=== WORK REQUIRED ===
Copy out the material below, replacing "Comeback" with "Rückkehr" and leaving everything else as it stands. Omit the pictures from your copy.

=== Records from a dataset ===
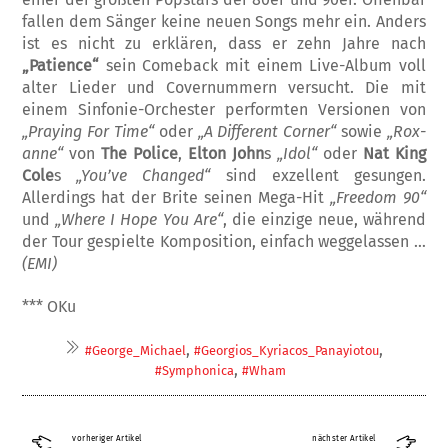
fallen dem Sän­ger keine neuen Songs mehr ein. Anders
ist es nicht zu erklären, dass er zehn Jahre nach
„Patience“
sein Comeback mit einem Live-Album voll
alter Lieder und Covernummern ver­sucht. Die mit
einem Sinfonie-Orchester per­formten Versionen von
„Praying For Ti­me“
oder
„A Different Corner“
sowie
„Rox­
an­ne“
von
The Police
,
Elton John
s
„Idol“
oder
Nat King
Cole
s
„You’ve Changed“
sind exzellent gesungen.
Allerdings hat der Brite seinen Me­ga-Hit
„Freedom 90“
und
„Where I Hope You Are“
, die einzige neue, während
der Tour gespielte Komposition, einfach wegge­las­sen …
(EMI)
*** OKu
,
,
#George_Michael
#Georgios_Kyriacos_Panayiotou
,
#Symphonica
#Wham
vorheriger Artikel
nächster Artikel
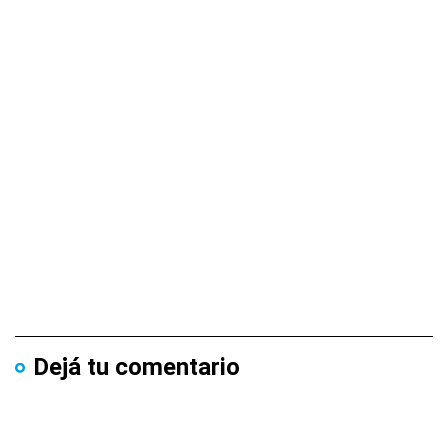
Dejá tu comentario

=== TASK SOLUTION ===
fallen dem Sän­ger keine neuen Songs mehr ein. Anders
ist es nicht zu erklären, dass er zehn Jahre nach
„Patience“
sein Rückkehr mit einem Live-Album voll
alter Lieder und Covernummern ver­sucht. Die mit
einem Sinfonie-Orchester per­formten Versionen von
„Praying For Ti­me“
oder
„A Different Corner“
sowie
„Rox­
an­ne“
von
The Police
,
Elton John
s
„Idol“
oder
Nat King
Cole
s
„You’ve Changed“
sind exzellent gesungen.
Allerdings hat der Brite seinen Me­ga-Hit
„Freedom 90“
und
„Where I Hope You Are“
, die einzige neue, während
der Tour gespielte Komposition, einfach wegge­las­sen …
(EMI)
*** OKu
,
,
#George_Michael
#Georgios_Kyriacos_Panayiotou
,
#Symphonica
#Wham
vorheriger Artikel
nächster Artikel
Dejá tu comentario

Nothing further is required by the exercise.